[REQUIRED WORK]: Repeat the lines below word for word, starting at the line with "If the eyes" and continuing through the end of the records.
== DATA PROVIDED ==
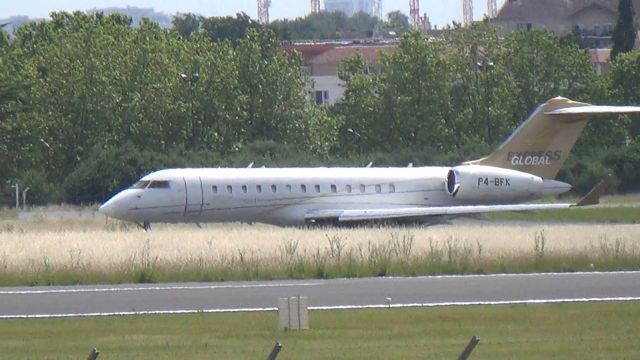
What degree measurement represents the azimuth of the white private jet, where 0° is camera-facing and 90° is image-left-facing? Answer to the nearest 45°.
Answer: approximately 90°
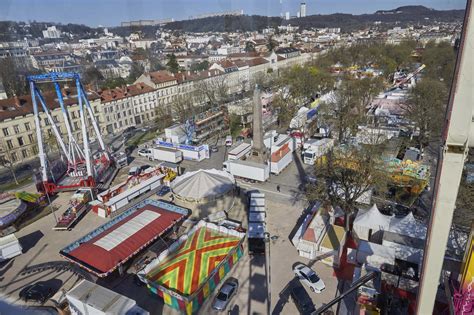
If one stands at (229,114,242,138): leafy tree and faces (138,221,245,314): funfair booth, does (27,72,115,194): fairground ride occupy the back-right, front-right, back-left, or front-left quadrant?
front-right

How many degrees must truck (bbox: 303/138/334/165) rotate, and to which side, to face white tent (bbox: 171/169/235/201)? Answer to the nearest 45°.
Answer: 0° — it already faces it

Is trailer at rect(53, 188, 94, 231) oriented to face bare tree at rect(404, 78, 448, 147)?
no

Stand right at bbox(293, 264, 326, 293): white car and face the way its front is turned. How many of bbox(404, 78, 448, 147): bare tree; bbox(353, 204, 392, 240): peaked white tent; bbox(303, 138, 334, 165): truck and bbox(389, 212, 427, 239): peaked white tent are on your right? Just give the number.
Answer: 0

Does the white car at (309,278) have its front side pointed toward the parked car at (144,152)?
no

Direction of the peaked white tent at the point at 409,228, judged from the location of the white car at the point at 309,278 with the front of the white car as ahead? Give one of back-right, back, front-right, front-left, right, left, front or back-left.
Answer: left

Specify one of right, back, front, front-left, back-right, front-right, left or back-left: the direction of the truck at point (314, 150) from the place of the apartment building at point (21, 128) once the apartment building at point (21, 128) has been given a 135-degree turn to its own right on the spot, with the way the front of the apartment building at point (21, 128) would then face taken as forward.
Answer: back-left

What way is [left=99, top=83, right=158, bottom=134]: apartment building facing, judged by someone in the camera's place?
facing the viewer and to the right of the viewer

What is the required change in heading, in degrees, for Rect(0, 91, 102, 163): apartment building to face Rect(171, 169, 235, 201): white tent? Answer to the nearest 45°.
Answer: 0° — it already faces it

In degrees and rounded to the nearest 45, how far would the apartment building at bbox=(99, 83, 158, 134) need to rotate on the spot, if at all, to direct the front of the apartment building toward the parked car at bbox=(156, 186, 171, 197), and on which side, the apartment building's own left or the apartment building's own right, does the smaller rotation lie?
approximately 45° to the apartment building's own right

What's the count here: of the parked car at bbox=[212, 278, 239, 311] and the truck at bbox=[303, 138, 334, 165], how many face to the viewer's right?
0

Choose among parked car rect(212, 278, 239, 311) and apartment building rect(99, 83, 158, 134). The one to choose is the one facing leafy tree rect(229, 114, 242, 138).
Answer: the apartment building

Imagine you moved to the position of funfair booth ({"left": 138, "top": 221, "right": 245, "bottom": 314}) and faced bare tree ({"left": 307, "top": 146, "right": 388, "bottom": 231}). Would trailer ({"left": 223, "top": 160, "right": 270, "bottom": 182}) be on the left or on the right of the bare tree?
left
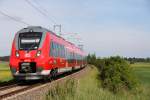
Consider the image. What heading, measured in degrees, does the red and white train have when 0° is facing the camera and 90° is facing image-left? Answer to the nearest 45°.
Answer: approximately 45°

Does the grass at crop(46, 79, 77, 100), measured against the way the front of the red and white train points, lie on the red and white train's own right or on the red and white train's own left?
on the red and white train's own left
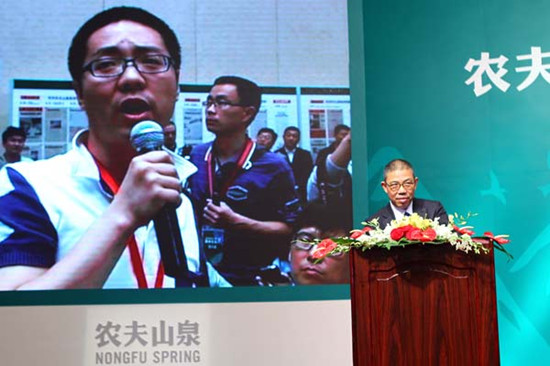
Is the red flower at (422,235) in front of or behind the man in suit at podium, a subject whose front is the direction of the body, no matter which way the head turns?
in front

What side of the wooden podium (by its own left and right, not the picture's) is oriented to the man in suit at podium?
back

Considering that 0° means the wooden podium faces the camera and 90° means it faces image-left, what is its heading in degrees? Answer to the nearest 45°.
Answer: approximately 0°

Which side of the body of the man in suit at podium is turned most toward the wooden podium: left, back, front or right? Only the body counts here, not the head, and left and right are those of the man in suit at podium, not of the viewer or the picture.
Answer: front

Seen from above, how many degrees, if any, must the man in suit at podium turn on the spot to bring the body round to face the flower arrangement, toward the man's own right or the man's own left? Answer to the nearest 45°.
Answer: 0° — they already face it

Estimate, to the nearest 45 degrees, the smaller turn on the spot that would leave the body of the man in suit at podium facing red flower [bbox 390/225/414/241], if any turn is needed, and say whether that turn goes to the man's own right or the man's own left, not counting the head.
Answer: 0° — they already face it

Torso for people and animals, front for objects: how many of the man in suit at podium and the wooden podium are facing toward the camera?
2
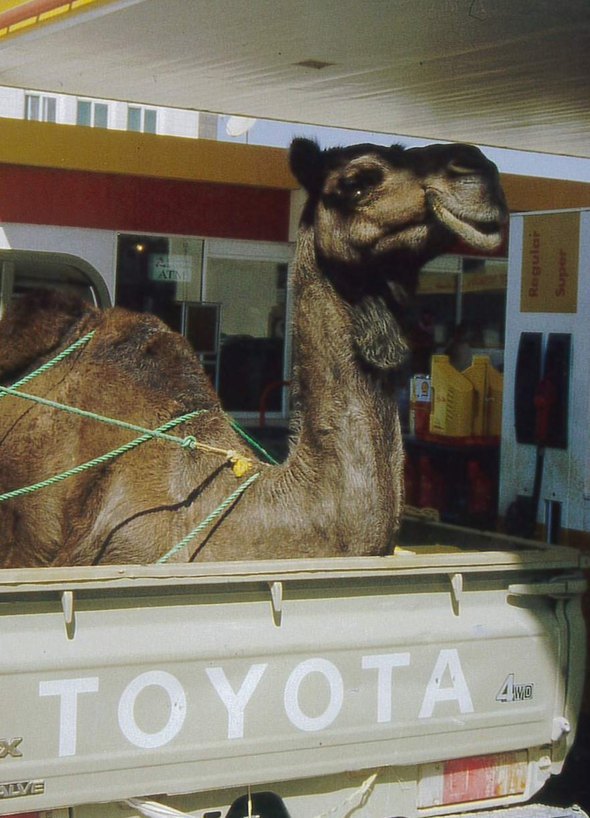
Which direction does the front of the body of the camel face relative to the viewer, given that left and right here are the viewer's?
facing to the right of the viewer

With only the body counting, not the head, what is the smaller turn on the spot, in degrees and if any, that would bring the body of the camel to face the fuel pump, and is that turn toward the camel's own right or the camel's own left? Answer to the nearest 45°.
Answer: approximately 45° to the camel's own left

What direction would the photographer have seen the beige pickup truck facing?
facing away from the viewer and to the left of the viewer
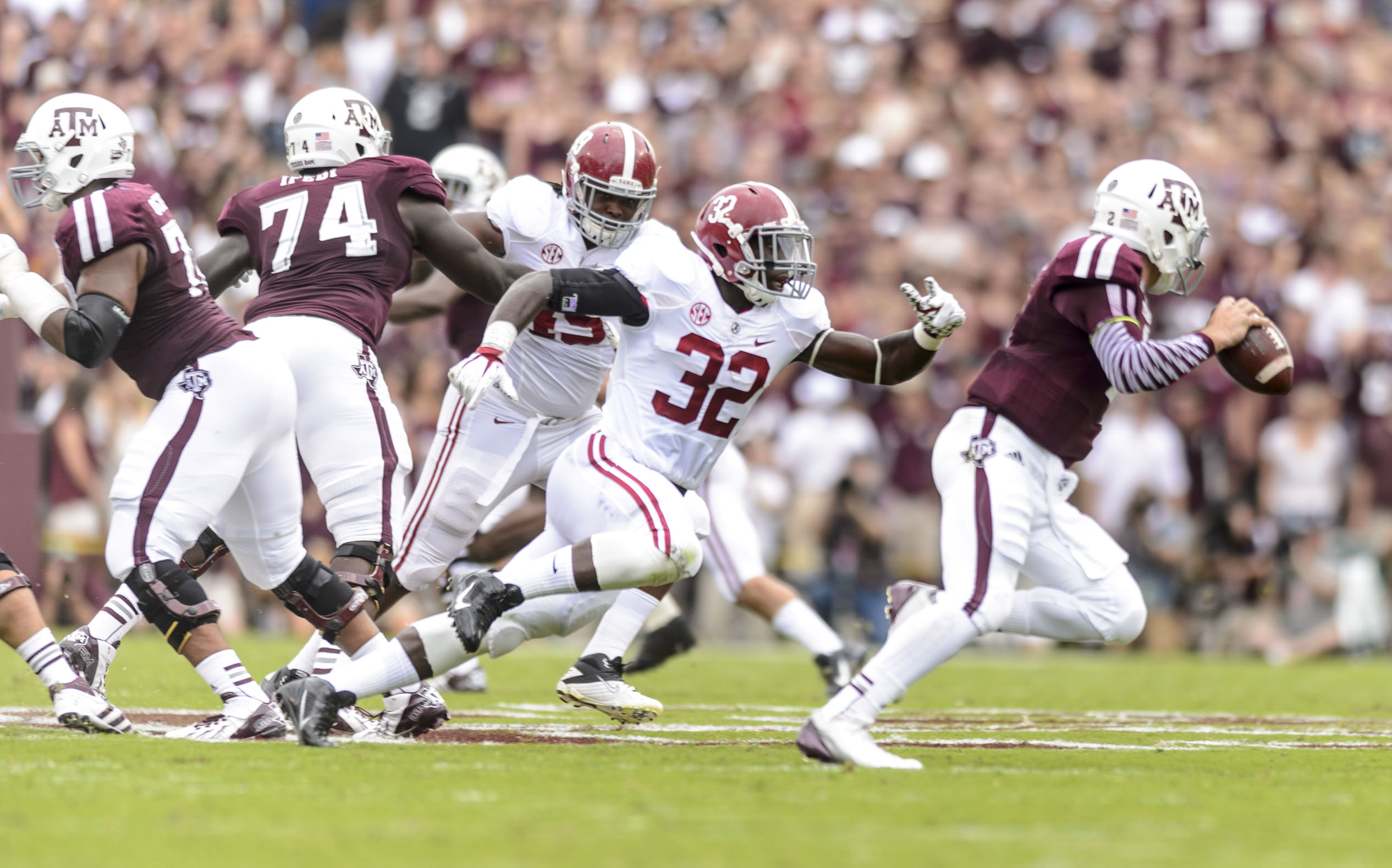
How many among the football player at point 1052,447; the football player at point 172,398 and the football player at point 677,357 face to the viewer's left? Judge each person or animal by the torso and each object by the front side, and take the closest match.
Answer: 1

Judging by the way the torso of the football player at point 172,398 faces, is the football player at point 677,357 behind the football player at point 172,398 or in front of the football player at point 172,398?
behind

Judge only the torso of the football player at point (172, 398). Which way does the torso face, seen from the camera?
to the viewer's left

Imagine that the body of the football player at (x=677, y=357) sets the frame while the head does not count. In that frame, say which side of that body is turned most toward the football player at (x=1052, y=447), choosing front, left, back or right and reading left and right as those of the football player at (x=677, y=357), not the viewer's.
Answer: front

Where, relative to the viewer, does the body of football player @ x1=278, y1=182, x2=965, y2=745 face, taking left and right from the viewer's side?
facing the viewer and to the right of the viewer

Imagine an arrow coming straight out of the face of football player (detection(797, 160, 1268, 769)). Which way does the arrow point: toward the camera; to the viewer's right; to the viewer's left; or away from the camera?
to the viewer's right

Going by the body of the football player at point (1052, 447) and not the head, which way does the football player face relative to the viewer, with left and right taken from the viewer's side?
facing to the right of the viewer

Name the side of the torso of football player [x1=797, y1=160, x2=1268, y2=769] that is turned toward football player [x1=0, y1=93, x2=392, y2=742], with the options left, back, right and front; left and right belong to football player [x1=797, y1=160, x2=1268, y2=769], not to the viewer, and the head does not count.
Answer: back

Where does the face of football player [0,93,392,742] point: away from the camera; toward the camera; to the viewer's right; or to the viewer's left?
to the viewer's left

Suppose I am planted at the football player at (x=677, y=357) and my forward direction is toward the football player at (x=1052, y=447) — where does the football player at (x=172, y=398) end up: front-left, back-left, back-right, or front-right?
back-right

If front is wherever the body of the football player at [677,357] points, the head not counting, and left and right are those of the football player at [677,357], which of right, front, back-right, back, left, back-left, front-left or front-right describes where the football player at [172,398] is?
back-right

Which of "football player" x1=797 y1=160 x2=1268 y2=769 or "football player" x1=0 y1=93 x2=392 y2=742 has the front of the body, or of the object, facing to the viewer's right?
"football player" x1=797 y1=160 x2=1268 y2=769
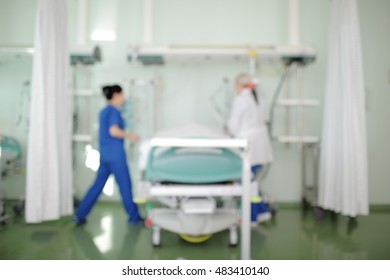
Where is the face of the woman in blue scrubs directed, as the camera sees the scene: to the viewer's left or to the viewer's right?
to the viewer's right

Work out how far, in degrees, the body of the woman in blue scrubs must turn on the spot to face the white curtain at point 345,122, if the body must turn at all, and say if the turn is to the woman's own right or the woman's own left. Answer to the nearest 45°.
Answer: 0° — they already face it

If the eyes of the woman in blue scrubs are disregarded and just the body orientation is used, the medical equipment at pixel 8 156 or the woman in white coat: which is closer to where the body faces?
the woman in white coat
===
[EXERCISE OUTPUT]:
If the eyes of the woman in blue scrubs are disregarded and just the body orientation is used, the medical equipment at pixel 8 156 or the woman in white coat: which is closer to where the body faces?
the woman in white coat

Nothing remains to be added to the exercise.